» Material for this task
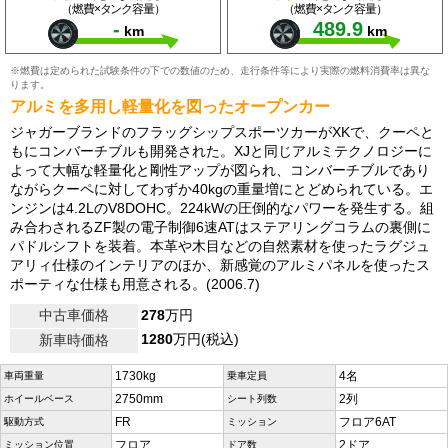
（燃費×タンク容量）
（燃費×タンク容量）
-
489.9
km
km
※燃費は定められた試験条件の下での数値のため、走行条件等により実際の燃料消費率は異な
ります。
アルミを多用し軽量化を図ったオープンカー
ジャガーブランドのフラッグシップスポーツカーがXKで、クーペと
もにコンバーチブルも開発された。XJと同じアルミテクノロジーに
よって大幅な軽量化と剛性アップが図られ、コンバーチブルであり
ながらクーペに対してわずか40kgの重量増にとどめられている。エ
ンジンは4.2LのV8DOHC。224kWの圧倒的なパワーを発生する。組
み合わされるZF製の電子制御6速ATはステアリングコラムの裏側に
パドルシフトを装着。本革や木目などの自然素材を使ったラグジュ
アリィ仕様のインテリアのほか、新感覚のアルミパネルを使ったス
ポーティな仕様も用意される。(2006.7)
中古車価格
278
万円
1280
万円(税込)
新車時価格
1730kg
4名
車両重量
乗車定員
2750mm
2列
ホイールベース
シート列数
FR
フロア6AT
駆動方式
ミッション
フロア
2ドア
ミッション位置
ドア数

» Task statement
Carry over each record above character for character, with the pictures left out.

» Written solution
（燃費×タンク容量）
（燃費×タンク容量）
-
489.9
km
km
※燃費は定められた試験条件の下での数値のため、走行条件等により実際の燃料消費率は異な
ります。
アルミを多用し軽量化を図ったオープンカー
ジャガーブランドのフラッグシップスポーツカーがXKで、クーペと
もにコンバーチブルも開発された。XJと同じアルミテクノロジーに
よって大幅な軽量化と剛性アップが図られ、コンバーチブルであり
ながらクーペに対してわずか40kgの重量増にとどめられている。エ
ンジンは4.2LのV8DOHC。224kWの圧倒的なパワーを発生する。組
み合わされるZF製の電子制御6速ATはステアリングコラムの裏側に
パドルシフトを装着。本革や木目などの自然素材を使ったラグジュ
アリィ仕様のインテリアのほか、新感覚のアルミパネルを使ったス
ポーティな仕様も用意される。(2006.7)
中古車価格
278
万円
1280
万円(税込)
新車時価格
1730kg
4名
車両重量
乗車定員
2750mm
2列
ホイールベース
シート列数
FR
フロア6AT
駆動方式
ミッション
フロア
2ドア
ミッション位置
ドア数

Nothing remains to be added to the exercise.